The First WHO report on e-waste and child health, published yesterday, said exposure of pregnant women to e-waste could lead to stillbirth, premature births, low birth weight, behavioural problems, and reduced cognitive scores.
The WHO Director-General, Tedros Adhanom Ghebreyesus, said the world faces a mounting problem of e-waste, which is putting many lives and health at risk. “With mounting volumes of production and disposal, the world faces what one recent international forum described as a mounting ‘tsunami of e-waste’, putting lives and health at risk.
“In the same way the world has rallied to protect the seas and their ecosystems from plastic and microplastic pollution, we need to rally to protect our most valuable resource – the health of our children – from the growing threat of e-waste.” According to the WHO ground-breaking report titled: Children and Digital Dumpsites, effective and binding action is urgently required to protect the millions of children, adolescents and expectant mothers worldwide whose health is jeopardised by the informal processing of discarded electrical or electronic devices.
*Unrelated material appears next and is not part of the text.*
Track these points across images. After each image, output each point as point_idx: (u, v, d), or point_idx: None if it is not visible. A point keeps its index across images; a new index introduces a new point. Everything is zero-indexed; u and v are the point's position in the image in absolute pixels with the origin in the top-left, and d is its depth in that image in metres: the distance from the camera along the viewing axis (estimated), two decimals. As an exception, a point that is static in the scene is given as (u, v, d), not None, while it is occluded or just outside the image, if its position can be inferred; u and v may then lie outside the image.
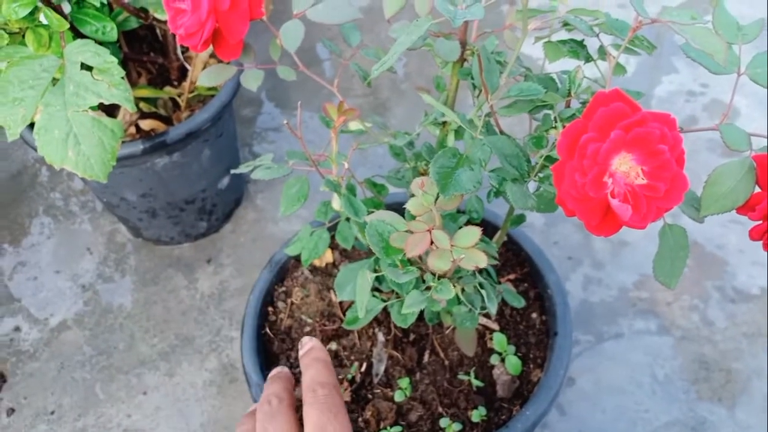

The report further highlighted how little e-waste – castoff phones, computers and other electronics – originates in African nations, as the enormous amounts of e-waste generated by China, the United States, India and other western countries is landing in hazardous dumpsites that impact the health and environment of African children.
The Central African Republic generated just 2.5 kilotonnes of e-waste in 2019, while China was responsible for 10,129. People in Malawi created 10 kilotonnes in 2019, while Japan created 2,569. Egypt, among the African nations with the highest e-waste impact, generated 586 kilotonnes, while the U.S. created nearly 12 times that much.
The Guardian gathered that Nigeria generated 461.3 kilotonnes (KT) in 2019 to rank the highest in West Africa and second after Egypt on the continent. The 461.3kilotonnes amounts to $166,060,000 (N64.2 Billion). Meanwhile, Ghana, Nigeria and Cameroun are top destinations for e-waste shipped to dumps that attract thousands of informal workers, including many children who scavenge for valuable materials.
MEANWHILE, the Standards Organisation of Nigeria (SON) and National Environmental Standards and Regulations Enforcement Agency (NESREA) have agreed to strengthen collaboration towards more effective regulation of electronic waste management in Nigeria.